* PROBLEM TO WORK ON: The required output is the line that contains "telefonisch niet bereikbaar." through the last line of the data, retyped verbatim and with nothing added.

Extracted page text data:
- - - - -
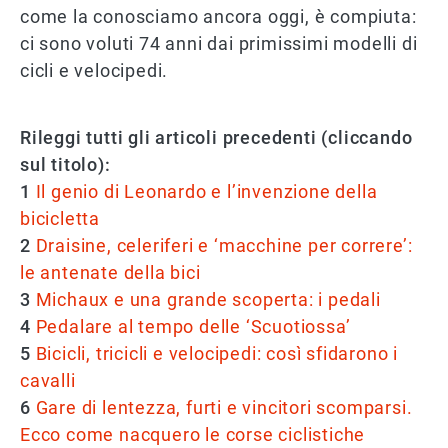
come la conosciamo ancora oggi, è compiuta:
ci sono voluti 74 anni dai primissimi modelli di
cicli e velocipedi.
Rileggi tutti gli articoli precedenti (cliccando
sul titolo):
1
Il genio di Leonardo e l’invenzione della
bicicletta
2
Draisine, celeriferi e ‘macchine per correre’:
le antenate della bici
3
Michaux e una grande scoperta: i pedali
4
Pedalare al tempo delle ‘Scuotiossa’
5
Bicicli, tricicli e velocipedi: così sfidarono i
cavalli
6
Gare di lentezza, furti e vincitori scomparsi.
Ecco come nacquero le corse ciclistiche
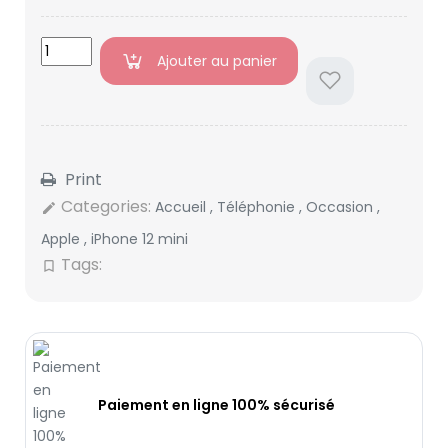
Ajouter au panier
Print
Categories:
Accueil
,
Téléphonie
,
Occasion
,
edit
Apple
,
iPhone 12 mini
Tags:
bookmark_border
Paiement en ligne 100% sécurisé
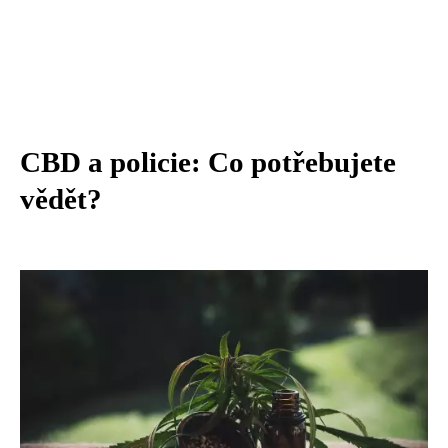
CBD a policie: Co potřebujete
vědět?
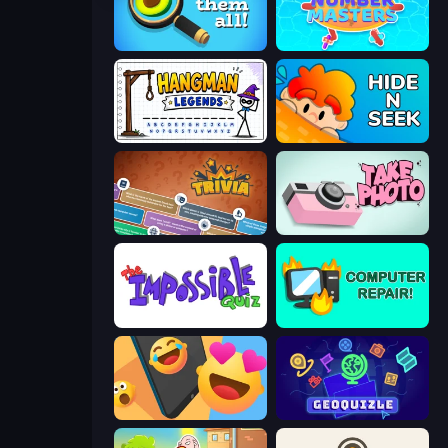
Find Them All!
Number Masters
Hangman Legends
Hide N Seek
Trivia
Take Photo
The Impossible Quiz
Computer Repair
Reply Run
GeoQuizle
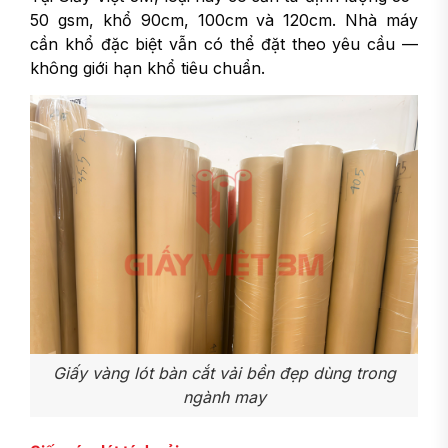
50 gsm, khổ 90cm, 100cm và 120cm. Nhà máy
cần khổ đặc biệt vẫn có thể đặt theo yêu cầu —
không giới hạn khổ tiêu chuẩn.
Giấy vàng lót bàn cắt vải bền đẹp dùng trong
ngành may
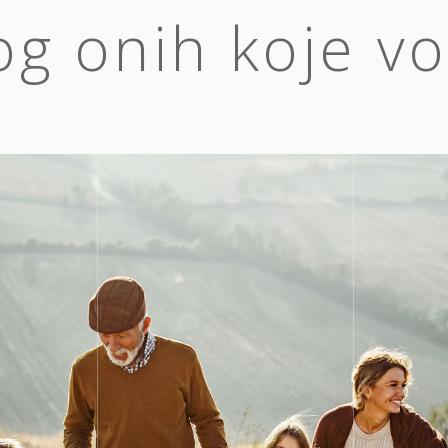
g onih koje vo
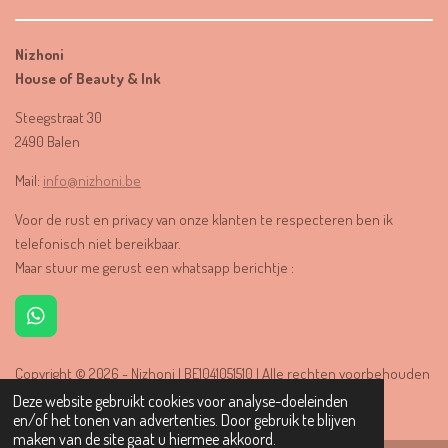
Nizhoni
House of Beauty & Ink
Steegstraat 30
2490 Balen
Mail:
info@nizhoni.be
Voor de rust en privacy van onze klanten te respecteren ben ik
telefonisch niet bereikbaar.
Maar stuur me gerust een whatsapp berichtje :
W
h
a
Copyright
© 2026 -
Nizhoni I BE1041051510 I Alle rechten voorbehouden
t
| Designd with ❤️ by
Studio Crevaso
s
Deze website gebruikt cookies voor analyse-doeleinden
A
en/of het tonen van advertenties. Door gebruik te blijven
p
maken van de site gaat u hiermee akkoord.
- - - - -
* THE ANSWER:
telefonisch niet bereikbaar.
Maar stuur me gerust een whatsapp berichtje :
W
h
a
Copyright
© 2026 -
Nizhoni I BE1041051510 I Alle rechten voorbehouden
t
| Designd with ❤️ by
Studio Crevaso
s
Deze website gebruikt cookies voor analyse-doeleinden
A
en/of het tonen van advertenties. Door gebruik te blijven
p
maken van de site gaat u hiermee akkoord.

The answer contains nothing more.